The crisis ensued when the protesters marched towards the cordon, the police officers fired teargas to disperse them. This turned the protest violent.

Many people were shot dead including a senior police officer, Deputy Commissioner of Police Umar Usman, who was in charge of Operations at the Federal Capital Territory Police Command and at least six members of Shiites including a Channel Television reporter. 

A protester and member of the group, denied that the Shiites instigated the violence.

The protester said, “Nigeria shiites have been peaceful & unarmed for over 40yrs of our existence despite incessant attacks on us from Government side. Our Weapon has always been Knowledge’ hence, will never turns into another Boko Haram but life of Zakzaky is a no go area”.

Another Shiite Yahaya Mohammed said, “The Shiite members were only having a peaceful protest when military officers attacked them”.

“Which clash? There was no clash between us and anybody. It was a peaceful protest. Until these security officers just came and started shooting and attacking us,” he added.

Garba Shehu, a presidential spokesman, said in a series of tweets recently that President Muhammadu Buhari “will not ask the country’s judiciary to abandon due process and set a suspect free”.

Shehu accused the protesters of “openly insulting the president and other leaders”.

El-Zakzaky was incarcerated by successive military governments. A number of court orders instructing the current government to release the couple have gone unheeded.

A presidential spokesman has told the press the IMN leader was being kept in custody “for his own safety”.

For more than three decades, the Shia Muslim group has had regular run-ins with security forces in Nigeria while demonstrating against perceived religious persecution.

An analyst suggested to Al Jazeera on Monday that the security crackdown was unlikely to deter the group from taking to the streets.

“Bullets will not stop them. They will not stop until their leader is released. In fact, more violence from the state will create radicals and further make mediation difficult,” Abdullahi Murtala, a security analyst with the Abuja-based Goro Initiative, told Al Jazeera.

Murtala said the deteriorating health of the group’s leader is fuelling resolve and amplifying their frustration.

“Have you seen the protesters?
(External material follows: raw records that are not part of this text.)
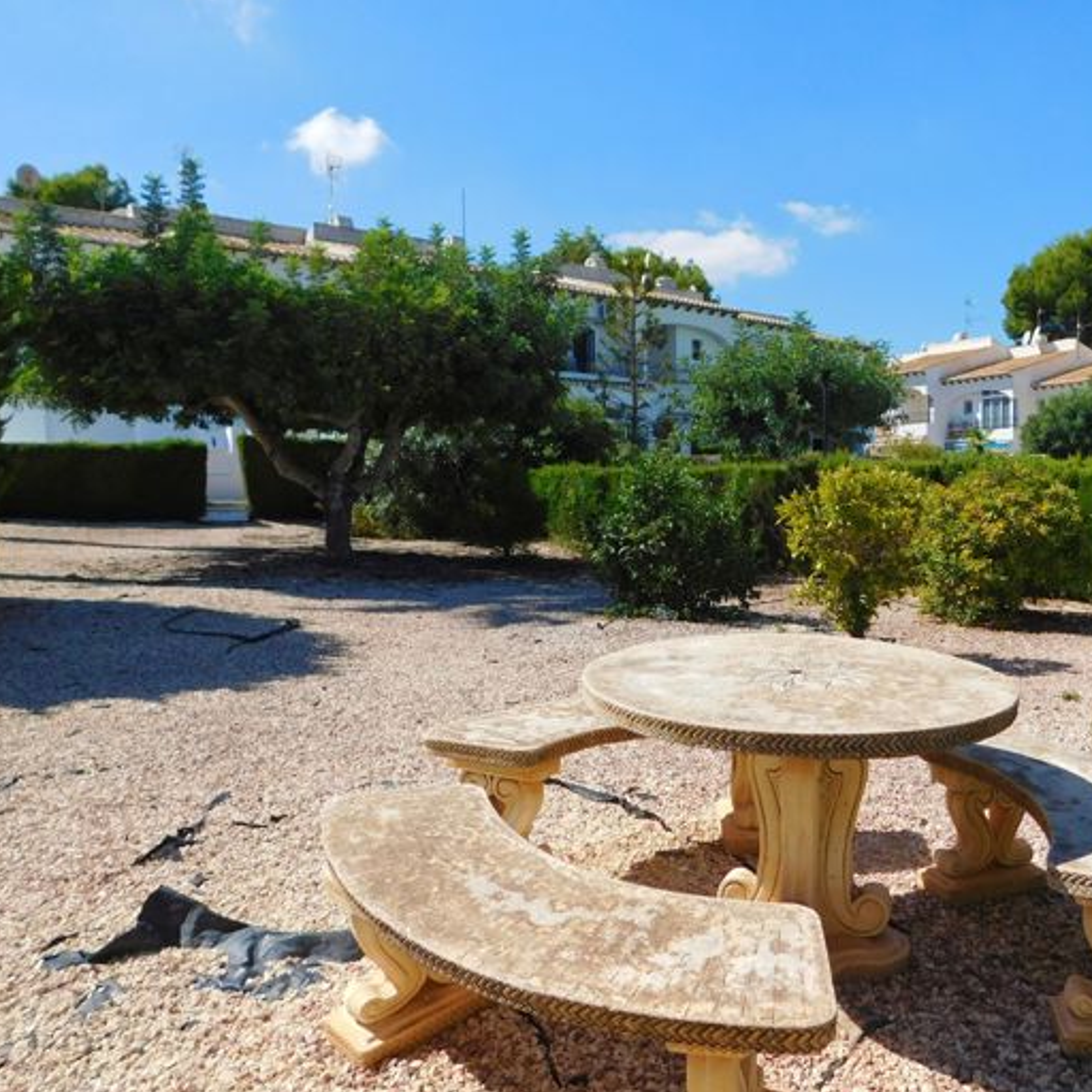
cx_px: 707
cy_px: 546
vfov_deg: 57.3
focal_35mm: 28
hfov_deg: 56.3
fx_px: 999
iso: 125
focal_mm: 4
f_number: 6
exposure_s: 1/500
Young men and women driven by ideology and willing to die for the cause,” he said.

Amnesty International in a statement said it got a report that “six people were shot dead amid a reckless use of lethal force by the Nigerian police” during the protest.

Briefing journalists at the State House after the meeting with the president, Mr Adamu said he visited to update the president on the activities of the Shiites and ”to give him an update of what is happening in the country”.

“Specifically we briefed him of the incessant acts coming out of this group of people, protesting here and there.

“We briefed him on the fact that we have been able to curtail their excesses and to let him understand that everything is under control.”

On the president’s reaction, the IGP said he was asked by the president ”to make sure the police provides security for every citizen of Nigeria and not to leave any space that some group of people will create a breakdown of law and order”.

“So, the charge by Mr President is that we must provide security for every Nigerian,” he said.